### Problem to work on
Each line from the beginning of the entries below through the line that includes "- SCP must have" must be returned exactly as given.

### Record excerpts

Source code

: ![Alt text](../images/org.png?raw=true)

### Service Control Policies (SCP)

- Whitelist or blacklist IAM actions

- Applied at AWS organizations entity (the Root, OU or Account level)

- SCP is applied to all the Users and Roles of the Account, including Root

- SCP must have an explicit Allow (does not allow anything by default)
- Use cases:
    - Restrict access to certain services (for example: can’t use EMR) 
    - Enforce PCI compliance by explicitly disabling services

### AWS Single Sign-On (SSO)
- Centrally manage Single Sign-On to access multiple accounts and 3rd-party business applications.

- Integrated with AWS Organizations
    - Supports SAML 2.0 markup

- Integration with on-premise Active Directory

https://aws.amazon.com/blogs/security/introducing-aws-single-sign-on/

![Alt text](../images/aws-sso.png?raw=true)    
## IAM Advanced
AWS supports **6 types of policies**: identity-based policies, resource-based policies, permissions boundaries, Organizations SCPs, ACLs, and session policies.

### Solution for this exercise
Source code

: ![Alt text](../images/org.png?raw=true)

### Service Control Policies (SCP)

- Whitelist or blacklist IAM actions

- Applied at AWS organizations entity (the Root, OU or Account level)

- SCP is applied to all the Users and Roles of the Account, including Root

- SCP must have an explicit Allow (does not allow anything by default)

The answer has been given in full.